Лучше. И это произошло.
Вообще это, как всплеск. Яркие краски стекают по обратной стороне зрачка, и тогда кажется, что глазное яблоко – это сочный фрукт. Слюна перемешивается с желудочным соком, начинает тянуть живот, а потом резкий удар крови по венам и все уходит из-под контроля. Есть только руки и непонятный мне инстинкт вирт-манипуляций. Сознание в эти мгновения находится где-то в бэкграунде. В стороне от хитросплетений импульсивных актов воли, оно лишь бесстрастно наблюдает за происходящим. Я оторвал одну из лопастей мельницы, скрутил ее в конус и вытянул по вектору в небо. Острый угол пронзил небосвод и разорвал сине-желтое покрывало ночи. Основание конуса я разделил на две части, одна из которых лентой Мебиуса скручивалась в ползучую змею. Животное тотчас же стало издавать шипящие звуки и высовывать язык. Другая часть предназначалась для острых, как нож, блесток. В несколько движений мне удалось разорвать материю на сотни мельчайших частей и подбросить их вверх. Свет от тускнеющих звезд отразился с многократным усилием. Желтые прямые вспыхнули холодным январским морозом. Они стали заполнять Вирт-пространство в геометрической прогрессии. Змея не подпускала противника к тому, что было раньше мельницей. Я не видел Стэна. Но от чего-то мне казалось, что он был напуган. И почему-то мне хотелось видеть этот испуг и в глазах зрителей. Я был счастлив. И это было двадцать минут.
***
Мы были в комнате Максима. Здесь было очень душно и тесно. Всё завалено бесчисленным количеством вещей. В отличие от просторной комнаты Полины, комната Максима была заполнена различным хламом – от книг и журналов до коробок со спичками и плотной упаковочной бумагой. Свет в комнате практически отсутствовал. Книги Максим складывал в пять стопок напротив занавешенного окна. «Как же он их достаёт», – подумал я тогда. Возле левой стены лежал голый матрас, на котором располагалась простыня – белый невзрачный комок ткани. Голые стены были исписаны лозунгами и выдержками из книг.
Маленькие дружины – это объединения детей, настолько утонченных в области хорошего тона, как может быть утончённым только лучшее общество в Париже и Лондоне.
Любовь к грязи – это необходимый импульс, чтобы вовлечь детей в Маленькие орды, помочь им весело преодолевать отвращение, связанное с грязными работами, и открыть в «свинской карьере» широкое поле трудовой славы и единого человеколюбия…
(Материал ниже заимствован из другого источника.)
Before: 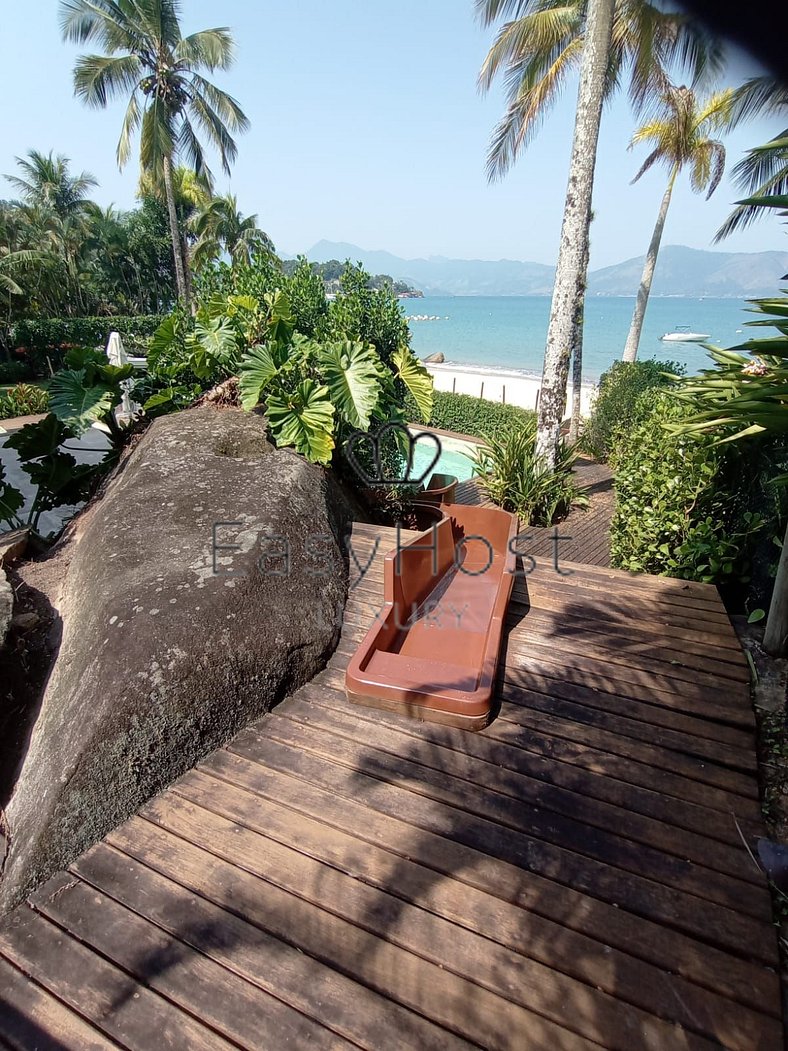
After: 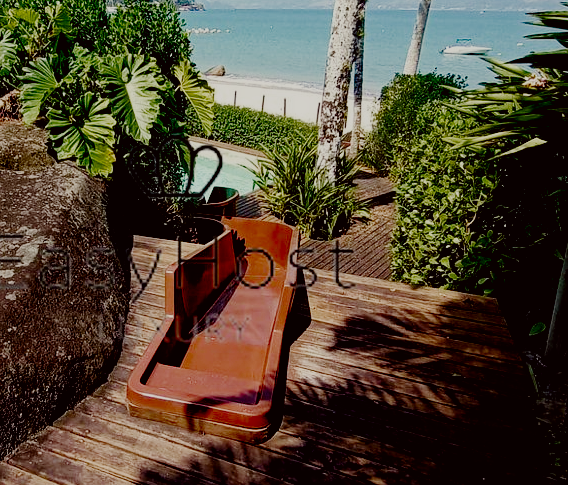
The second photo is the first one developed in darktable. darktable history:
haze removal: compatibility mode true
filmic rgb: black relative exposure -3.17 EV, white relative exposure 7.08 EV, hardness 1.46, contrast 1.344, preserve chrominance no, color science v4 (2020), type of noise poissonian
crop and rotate: left 27.864%, top 27.319%, bottom 26.467%
color zones: curves: ch0 [(0, 0.425) (0.143, 0.422) (0.286, 0.42) (0.429, 0.419) (0.571, 0.419) (0.714, 0.42) (0.857, 0.422) (1, 0.425)]
color correction: highlights a* -0.944, highlights b* 4.6, shadows a* 3.58
contrast brightness saturation: contrast 0.125, brightness -0.118, saturation 0.195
– Это Фурье, – гордо произнёс Максим, поймав мой взгляд. – Он был очень умён.
– Не сомневаюсь, – пожал плечами. – Зачем мы здесь?
– Мы здесь за тем, чтобы начать твоё обучение, – ответил он и опустил свою руку мне на плечо. – Теперь мы вместе. И ты должен кое-чему научится, чтобы…
– Чтобы спать со мной, – услышал я голос Полины.
– Полина, ты не могла бы… – Максим злится очень медленно, наверное, поэтому Полина позволяет себе такие шалости.
– Хорошо-хорошо, – ответил он. – Я просто проходила мимо и услышала. Больше не буду, мальчики, обещаю…
Максим тяжело вздохнул и уверенно посмотрел на меня.
– Ты хочешь быть с нами?
– Да, – машинально ответил я.
– Ты согласен с тем, что мы должны друг другу помогать, – его голос звучал, подобно натянутой тетиве.
– Да.
– И ты, наверное, также согласен, что для необходимой помощи ты должен нас больше понимать, – Максим отчего-то нервничал.
– Вероятно, – сказал я и прочитал на одной из стен надпись: «Кто, если не ты?»
– Вот и отлично, – ответил Максим и громко хлопнул в ладоши. Тревога исчезла, будто её и не было совсем. – Можешь пока осмотреться, а я подберу для тебя первое, с чем ты должен ознакомиться.